Alberta Health Minister Fred Horne said between 20 and 25 people in his province need Kalydeco, and this deal makes it possible to provide the drug to them at no out-of-pocket cost within a few weeks.

He called the talks with Vertex a long, hard slog. The turning point, he said, came after he met with executives from the company in Toronto earlier this month.

“The meeting we had a few weeks ago, I think made a difference,” Mr. Horne said in an interview on Friday. “We made it clear in no uncertain terms that Canadians expect to be treated fairly. So I do think that had something to do with spurring this.”
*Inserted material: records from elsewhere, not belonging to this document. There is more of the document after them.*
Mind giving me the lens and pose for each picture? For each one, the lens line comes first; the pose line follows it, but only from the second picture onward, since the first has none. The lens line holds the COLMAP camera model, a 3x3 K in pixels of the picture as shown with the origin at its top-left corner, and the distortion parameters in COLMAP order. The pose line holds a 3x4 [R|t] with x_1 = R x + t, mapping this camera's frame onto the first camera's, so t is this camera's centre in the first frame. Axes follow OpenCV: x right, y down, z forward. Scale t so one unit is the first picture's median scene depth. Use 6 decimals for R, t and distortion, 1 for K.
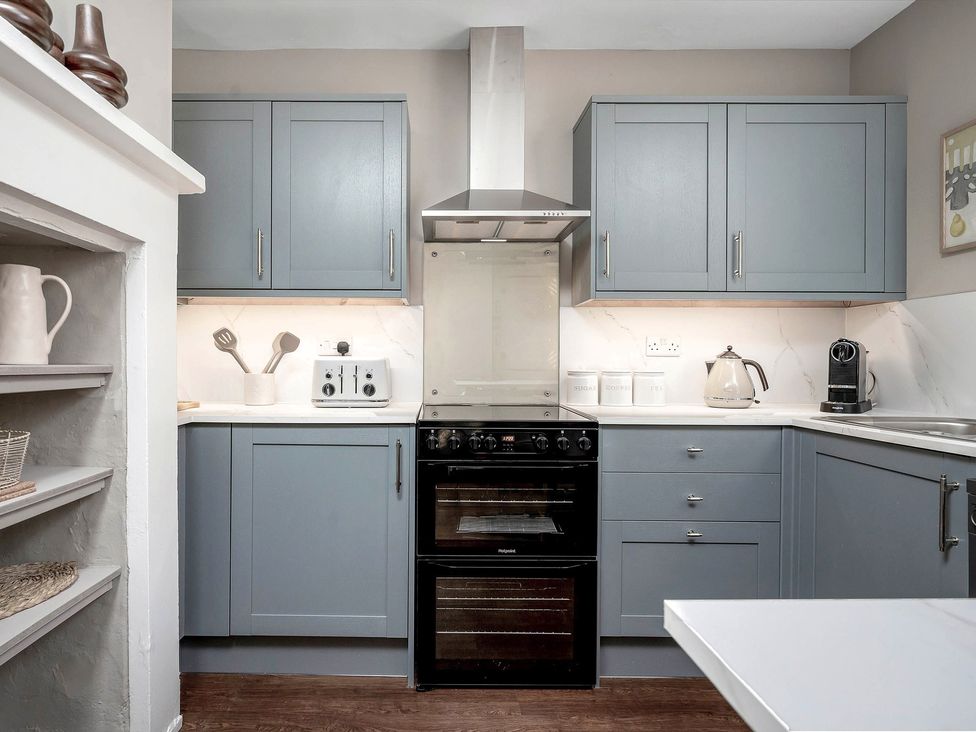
lens RADIAL K [[586.9, 0, 443.1], [0, 586.9, 361.3], [0, 0, 1]] dist [-0.001057, -0.000132]
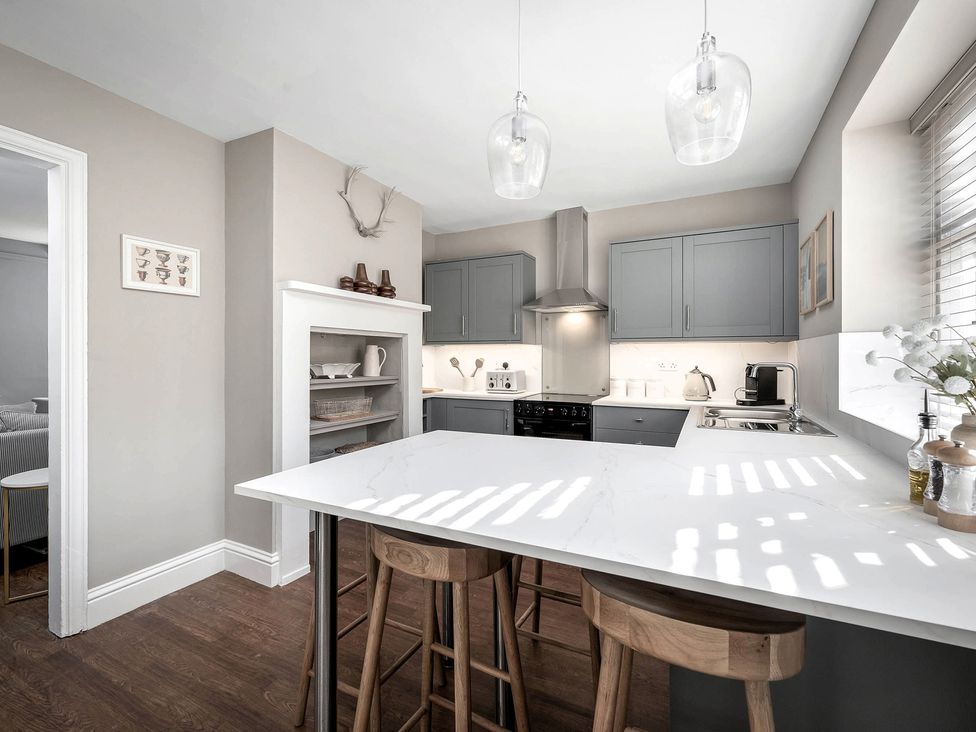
lens RADIAL K [[438.4, 0, 485.2], [0, 438.4, 353.1], [0, 0, 1]] dist [-0.000401, 0.000414]
pose [[0.892875, -0.008144, -0.450231, 0.556915], [0.002228, 0.999904, -0.013668, -0.052931], [0.450299, 0.011200, 0.892807, -0.528703]]
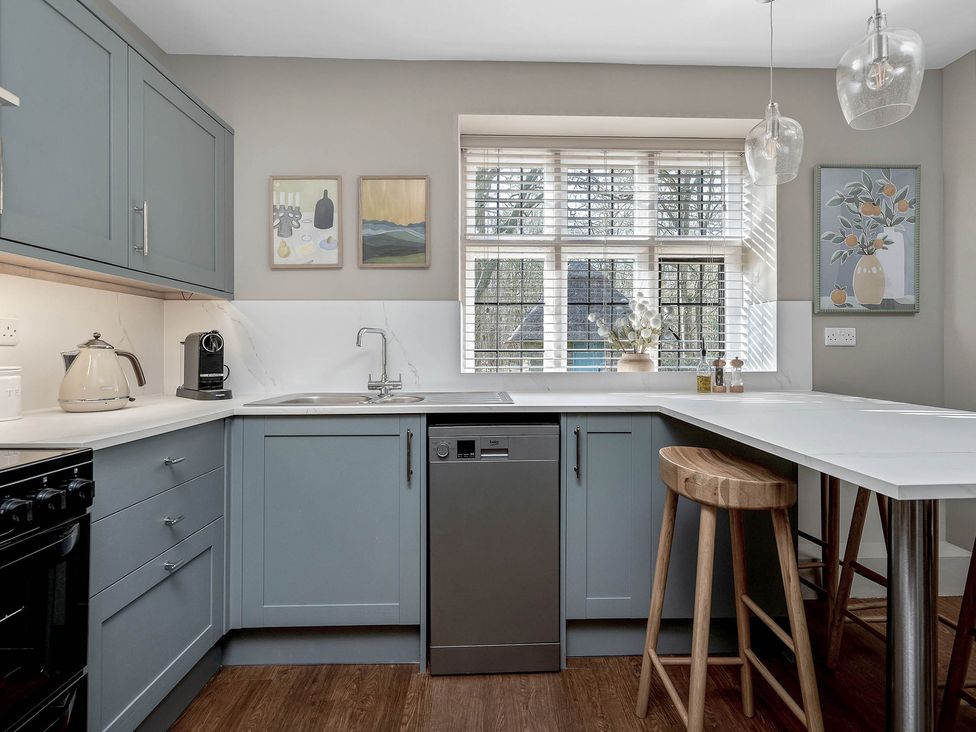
lens RADIAL K [[500.0, 0, 495.2], [0, 500.0, 346.4], [0, 0, 1]] dist [0.006674, 0.001800]
pose [[-0.033376, 0.006193, 0.999424, -0.251053], [0.005766, 0.999965, -0.006004, -0.000746], [-0.999426, 0.005562, -0.033411, 0.506700]]
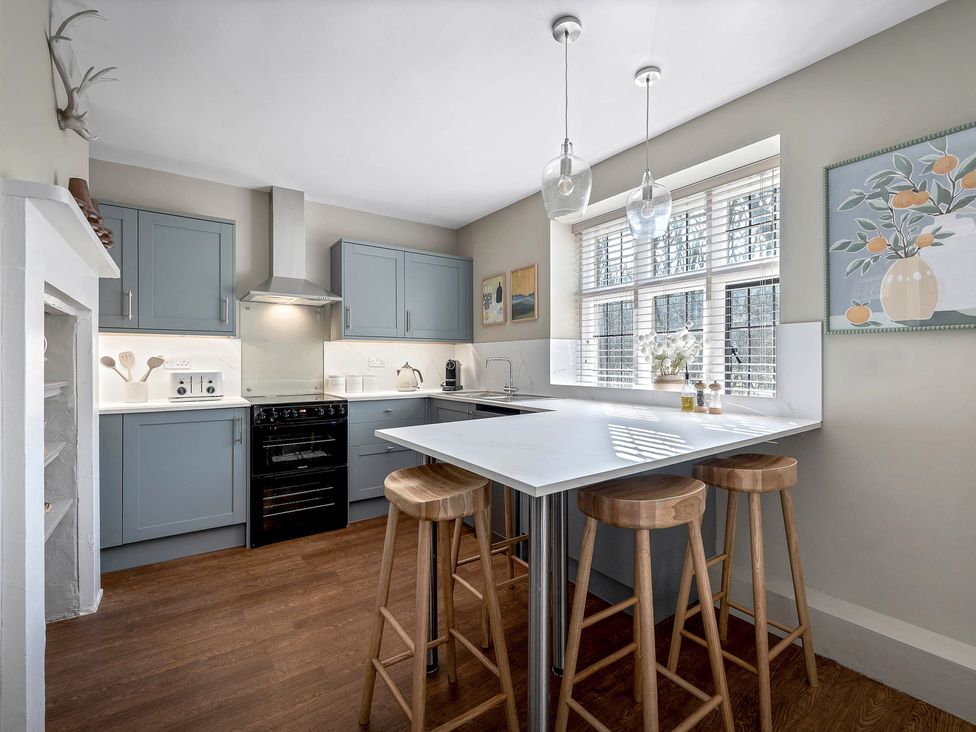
lens RADIAL K [[438.4, 0, 488.8], [0, 438.4, 358.4], [0, 0, 1]] dist [-0.000401, 0.000414]
pose [[0.818440, -0.002279, 0.574587, -0.201749], [0.007342, 0.999952, -0.006491, -0.029295], [-0.574545, 0.009531, 0.818418, -0.520547]]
The talks between Vertex and Alberta hit continuous snags after the company refused to budge on a price of $309,000 a year.

Now that a final agreement is looming, Ontario is waiting to hear about the cost and other details from Alberta before it signs its own agreement with Vertex and makes the drug available to the public, said Suzanne McGurn, assistant deputy minister and the province’s Public Drug Program’s executive officer.

“It would be premature to make that commitment,” she said. “We’re pleased that a tentative agreement has been reached and we would anticipate a formal agreement to be very soon.”

Kalydeco will help about 100 Canadians with cystic fibrosis who have the G551D mutation out of a total of 4,000 who have the disease, said Ken Chan, vice-president of advocacy and research at Cystic Fibrosis Canada.

“Until we see the ink dry on any written agreement, we remain cautiously optimistic,” he said, adding the non-profit organization has been advocating for the government to pay for the drug since 2012.

Mr. Horne said health ministers across the country worked together on the negotiations as part of the Pan-Canadian Pricing Alliance, a relatively new pact under which the provinces deal en masse with drug makers in a bid to force down prices.

He said the Kalydeco experience makes it clear Canada needs a national drug-coverage program for rare diseases. High-cost drugs that benefit only a small number of Canadians are a fast-rising part of provincial drug bills.